İngiltere’nin eski başbakanlarından Tony Blair, dünya liderlerinin bu emperyal düşünce karşısında yaşadıkları şoku dünya liderlerine İkinci Dünya Savaşı sisteminin kurallarına göre ve bu sistemin değişimini dikkate almadan siyaset yapmalarına bağlayarak onlara yeni dünyayla akıllıca başa çıkmaları çağrısında bulunmuştu.

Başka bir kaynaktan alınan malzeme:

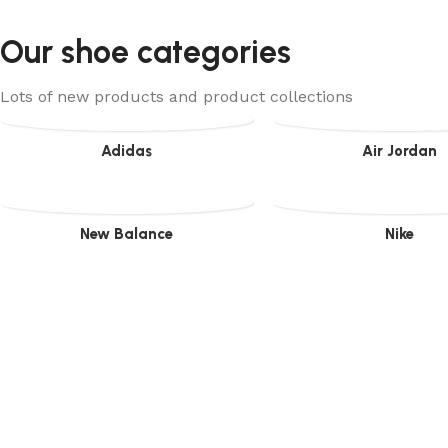
Our shoe categories
Lots of new products and product collections
Adidas
Air Jordan
New Balance
Nike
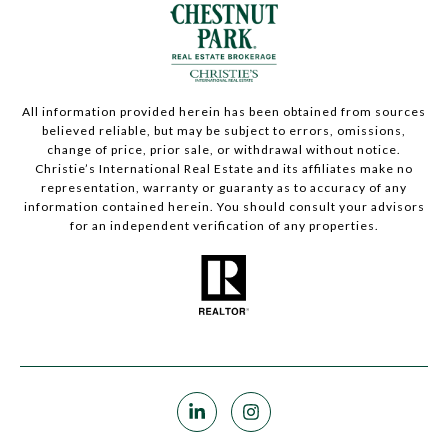
All information provided herein has been obtained from sources
believed reliable, but may be subject to errors, omissions,
change of price, prior sale, or withdrawal without notice.
Christie’s International Real Estate and its affiliates make no
representation, warranty or guaranty as to accuracy of any
information contained herein. You should consult your advisors
for an independent verification of any properties.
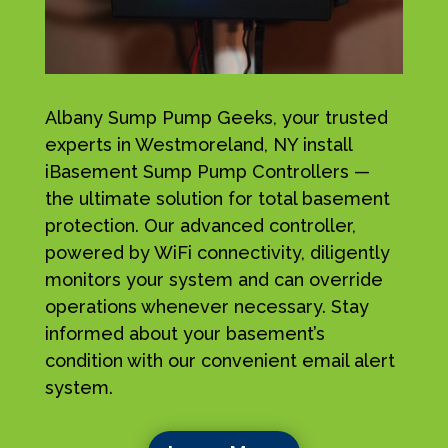
Albany Sump Pump Geeks, your trusted
experts in Westmoreland, NY install
iBasement Sump Pump Controllers —
the ultimate solution for total basement
protection. Our advanced controller,
powered by WiFi connectivity, diligently
monitors your system and can override
operations whenever necessary. Stay
informed about your basement’s
condition with our convenient email alert
system.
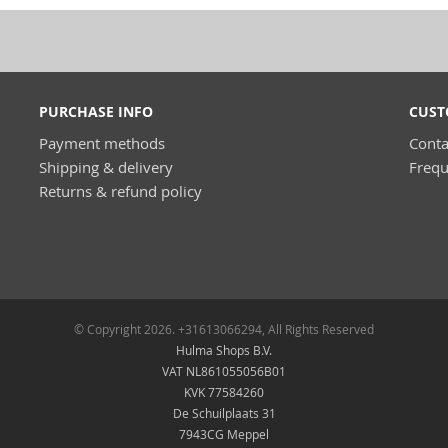
PURCHASE INFO
CUST
Payment methods
Conta
Shipping & delivery
Frequ
Returns & refund policy
© Copyright 2026. +31613066294, All Rights Reserved
Hulma Shops B.V.
VAT NL861055056B01
KVK 77584260
De Schuilplaats 31
7943CG Meppel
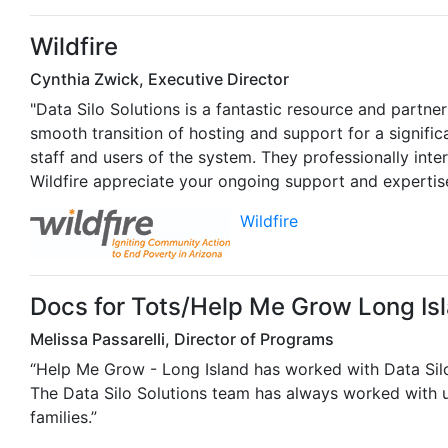
Wildfire
Cynthia Zwick, Executive Director
"Data Silo Solutions is a fantastic resource and partne
smooth transition of hosting and support for a signif
staff and users of the system. They professionally int
Wildfire appreciate your ongoing support and expertise
Wildfire
Docs for Tots/Help Me Grow Long Is
Melissa Passarelli, Director of Programs
“Help Me Grow - Long Island has worked with Data Silo 
The Data Silo Solutions team has always worked with u
families.”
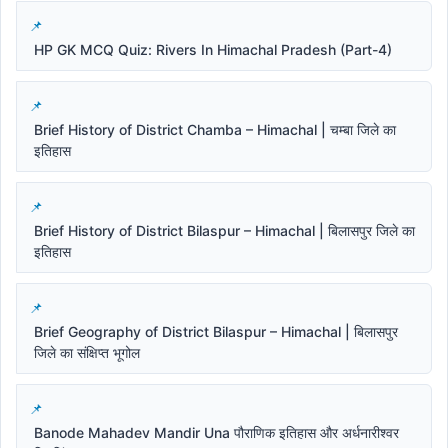
HP GK MCQ Quiz: Rivers In Himachal Pradesh (Part-4)
Brief History of District Chamba – Himachal | चम्बा जिले का
इतिहास
Brief History of District Bilaspur – Himachal | बिलासपुर जिले का
इतिहास
Brief Geography of District Bilaspur – Himachal | बिलासपुर
जिले का संक्षिप्त भूगोल
Banode Mahadev Mandir Una पौराणिक इतिहास और अर्धनारीश्वर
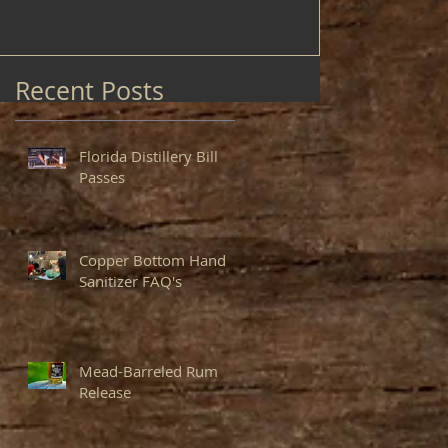
Recent Posts
Florida Distillery Bill
Passes
Copper Bottom Hand
Sanitizer FAQ's
Mead-Barreled Rum
Release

Tony Blair’in bu çağrısı Trump fenomeninin tesadüfi değil, aksine kalıcı olduğunun bir göstergesi olduğundan Blair, ‘On Leadership: Lessons for the 21st Century’ (Liderlik Üzerine: 21. Yüzyıl için Dersler) adlı kitabında liderlere yönetim için plan yapma, öncelikleri belirleme, sabırlı olma, hedeflere odaklanma ve sonuçları iyi hesaplama gibi bazı tavsiyelerde bulunuyor. Ne gariptir ki, bu tavsiyeler Trump tarafından uygulanmış ve Avrupalı liderler tarafından göz ardı edilmiştir, ancak son zamanlarda onlar da uyanmaya başladı. Kesin olan bir şey varsa o da tüm dünya liderlerin artık Trump'a uyum sağlamaya çalışıyor olduğudur. Onunla karşı karşıya gelmeyi istemiyorlar, çünkü ona meydan okumanın pahalıya patlayacağını biliyorlar. Onunla tanışmak ve dost olmak için ‘Yeni Roma’ya (Washington) akın ediyorlar. Bu dostluk ve kur yapma yöntemi etkili ve tarihte kendi kanıtlanmış bir yöntem olsa da yeterli değildir. Bunun yanında ittifaklar kurulmaları, ekonomi güçlendirilmeli, askeri güç oluşturulmalı ve toplum iç dinamiği güçlendirilmelidir. Çünkü bir imparator güce saygı duyar ve zayıflıktan nefret eder. Trump'ın Çin, Rusya ve hatta Kuzey Kore'yle ilişkilerini gözlemleyenler, onun bu ülkelere karşı istekli ve anlayışlı olduğunu, buna karşın Avrupa’dan ve diğer bölgelerden müttefiklerini kışkırtmaktan çekinmediğini göreceklerdir. Çünkü Trump, onların kendisine ihtiyacı olduğuna ve isteklerini baskı altında kabul ettiklerine inanıyor. Ancak tarih bize imparatorun aşırı güç duygusunun gerçeklik algısını bulanıklaştırdığını, müttefiklerini kızdırdığını ve düşmanlarını güçlendirdiğini, böylece prestijini ve gücünü kaybettiğini de öğretmiştir.
Şimdi tüm dünya, tüm imparatorlar gibi yeryüzüyle yetinmeyip onun ötesine bakan Trump'ı gözlemliyor. Tıpkı İngiltere İmparatorluğu döneminde zengin Cecil Rhodes'un gökyüzündeki parlak yıldızlara bakıp onları kolonileştirmek istemesi gibi, Trump da Mars'a kolonileştirmek üzere yolculuğa başlaması için arkadaşı Elon Musk'a devlet hazinesinden para aktaracak.
İmparator'un ne kadar da büyük hırsları var!